SOURCE DOCUMENT:
──────────────────────────────
Preheat oven to 350°F.  Cube the chicken and cook in large non-stick skillet over medium heat.  Cook chicken thoroughly, until no longer pink, draining excess liquid.  Add onion, sour cream, ½ cup each of cheddar and Monterey jack cheese, parsley, oregano and ground black pepper.  Stir in tomato sauce, water, chili powder, green pepper and garlic.  After all ingredients cooked through, remove from heat.  Spoon 3-4T of chicken mixture into tortilla and roll tortillas seam side down.  Arrange rolled enchiladas in a 9x13 inch baking dish.  Cover with taco sauce and 1 1/2 cup cheddar and Monterey cheeses.  Bake uncovered in oven 20 minutes.  Cool 10 minutes before serving. 

Chicken Cordon Bleu Casserole


Ingredients:
  • 2 pounds boneless, skinless chicken breast
  • 8 ounces ham, diced
  • 8 ounces Swiss cheese, cubed
  • 2 cans cream of chicken soup
  • 1 egg
  • 1 1/2 cup milk
  • 1/2 cup seasoned bread crumbs
Preparation:

Preheat oven to 350°F.  Cut chicken into 1" chunks.  Beat egg with 1/2 cup milk.  Dip chicken in egg and milk mixture, then into bread crumbs, coating well.  Brown coated chicken in vegetable oil until golden.  Place chunks in 9X13 baking dish, add Swiss cheese and ham.  Mix cream of chicken soup with 1 cup milk; mix well and pour over chicken and ham.  Bake about 30 minutes until bubbly.

Chicken & Rice Casserole


Ingredients:

  • 5 skinless boneless chicken breasts
  • 1 ½ cup white rice
  • 2 can cream of mushroom soup
  • 2 can cream of chicken soup
  • 2 can cream of celery soup
  • 2 cup milk
  • salt and pepper to taste
Preparation:

Preheat oven to 375°F.  Cook rice as directed on box.  Mix all soups and milk in large bowl.  Reserve 1 ½ cups of soup mixture.  Add rice to large bowl and mix well.  Pour rice into 9X13 casserole dish, lay chicken on top of rice, pour 1 ½ cup soup mixture on top of chicken.  Bake for 2 hours or until chicken is cooked through.
──────────────────────────────
AVAILABLE DATA:
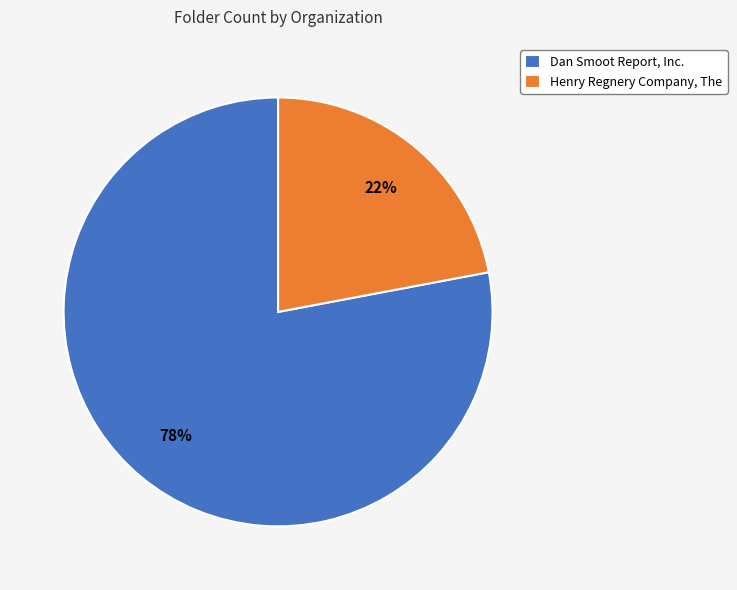

Do Henry Regnery Company, The and Dan Smoot Report, Inc. together represent more than half of the pie?

Yes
──────────────────────────────
TASKS TO COMPLETE:
1: In the casserole recipes, what oven temperature is given for the Chicken & Rice Casserole?
2: Using the casserole recipes, explain why 1 ½ cups of the soup mixture are set aside in the Chicken & Rice Casserole.
3: Resume the casserole recipes after their final line, adding another recipe in the same format.
None of the work here uses the listing.

ANSWERS FOR THE EXERCISE:
1: 375°F.

2: The reserved 1 ½ cups are kept apart from the rice. After the chicken is laid on top of the rice, they are poured over the chicken.

3:
Brown Sugar Meatloaf


Ingredients:
  • 1 pound ground beef
  • 1 onion, chopped
  • 1 egg, beaten
  • 2 cloves garlic, minced
  • 1/2 cup bread crumbs
  • 15 ounce can diced tomatoes, drained
  • 1 teaspoon salt
  • 1/2 teaspoon freshly ground black pepper
  • 1 1/4 cup brown sugar, packed
  • 3 tablespoons ketchup
Preparation:

Preheat oven to 350ºF.  In a large bowl, combine ground beef, onion, garlic, egg, bread crumbs, tomatoes, salt, and pepper.  On bottom of loaf pan, spread 1 cup brown sugar.  In a small bowl, blend remaining brown sugar and ketchup and pour over meat loaf.  Bake for 1 hour, or until meatloaf cooked all the way through.  Remove from oven and drain excess liquid.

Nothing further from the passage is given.